The Board of Directors of footwear manufacturing powerhouse Yue Yuen Industrial (Holdings) Limited informed investors and potential investors that based on a preliminary review of the Group’s unaudited consolidated financial statements for the three months ended March 31, 2023, it expects to record a decrease of 40 percent to 45 percent in profit attributable to the owners of the company as compared to a profit of $88.6 million for the corresponding three-month period in 2022. The decrease in profit was said to be mainly attributable to:

  1. The decline in manufacturing business revenue generated from manufacturing business decreased by approximately 18 percent as compared with the corresponding period of last year, led by softer global demand for footwear amid relatively high inventory levels across the industry; and
  2. Operating deleverage within the manufacturing business: a weak order book that impacted the capacity utilization rate and operating efficiency of the company’s manufacturing business, resulting in operating deleverage affecting its profitability.

Yuen Yuen said current macroeconomic headwinds and high inventory levels across the industry would continue to weigh on order visibility and global demand for footwear in the near term. The Group said it would continue proactively monitor the situation and dynamically allocate its manufacturing capacity to balance demand, its order pipeline and labor supply. The Group said it would also focus on cost control and cash flow management to ensure the health of its liquidity and financial position.

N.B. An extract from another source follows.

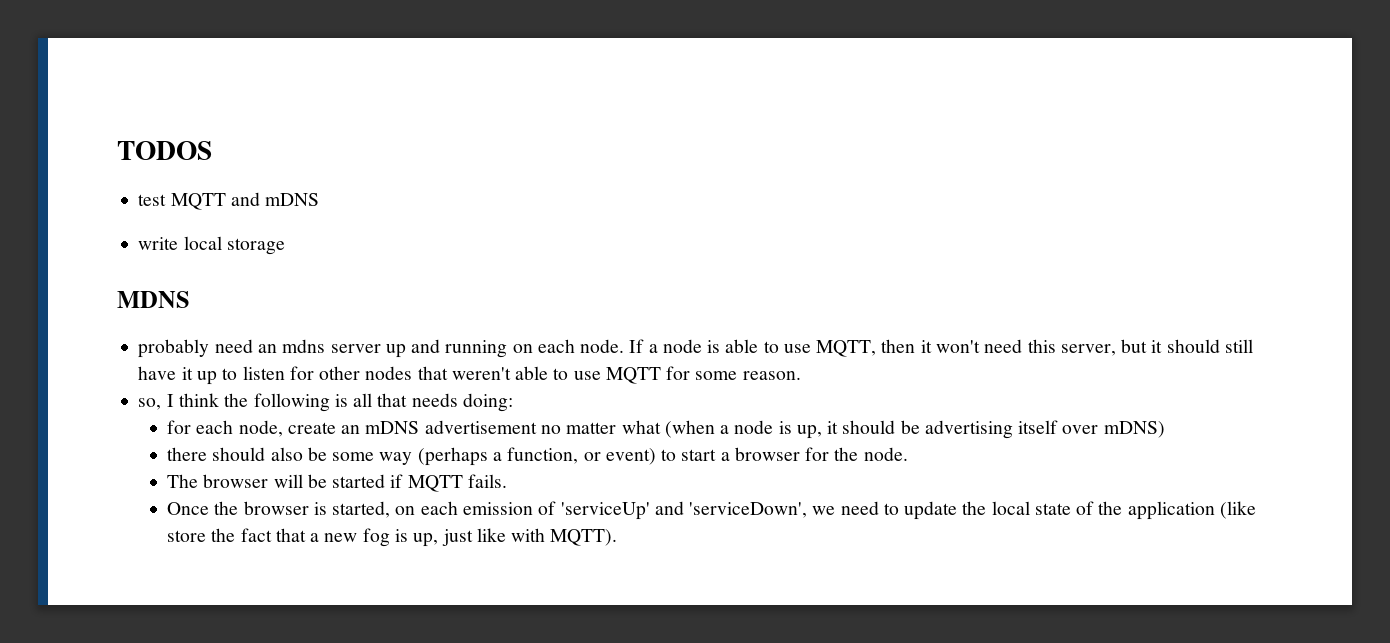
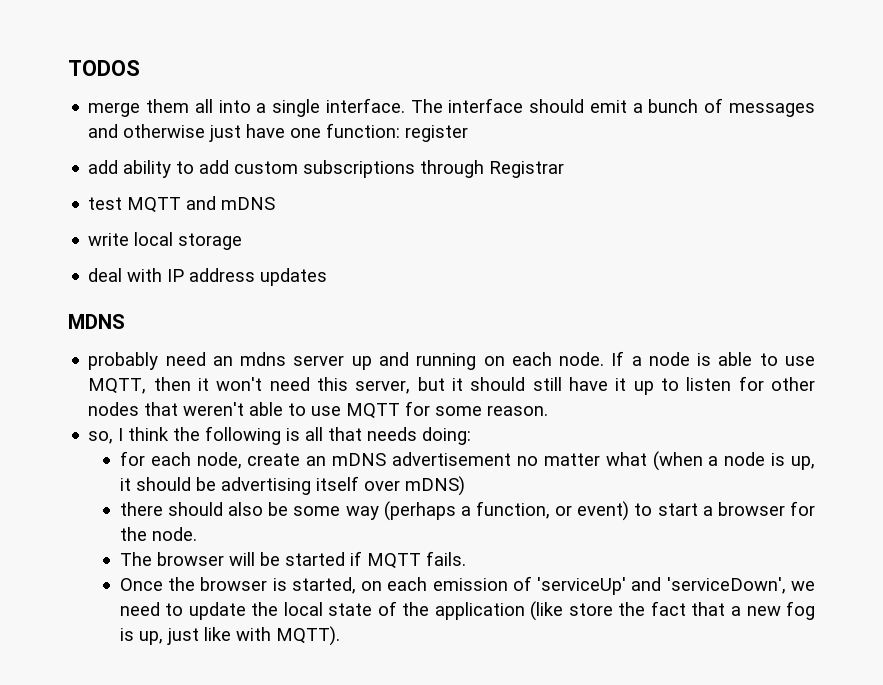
(212, 150) none -> [88,98,815,117] [88,123,469,142] [88,160,565,178] // merge them all into a single interface. The interface should emit a bunch of messages and otherwise just have one function: register // add ability to add custom subscriptions through Registrar
(285, 246) none -> [88,268,328,286] // deal with IP address updates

The company reported in April that net consolidated accumulative operating revenue for the three months ended March 31 was $2.11 billion, a 12.0 percent decline versus the year-ago year-to-date period. Manufacturing revenue was down 18.1 percent, and Pou Sheng’s retail business was up 6.5 percent in RMB. Manufacturing business revenues fell more than 21 percent in March, while its retail business surged nearly 30 percent for the month.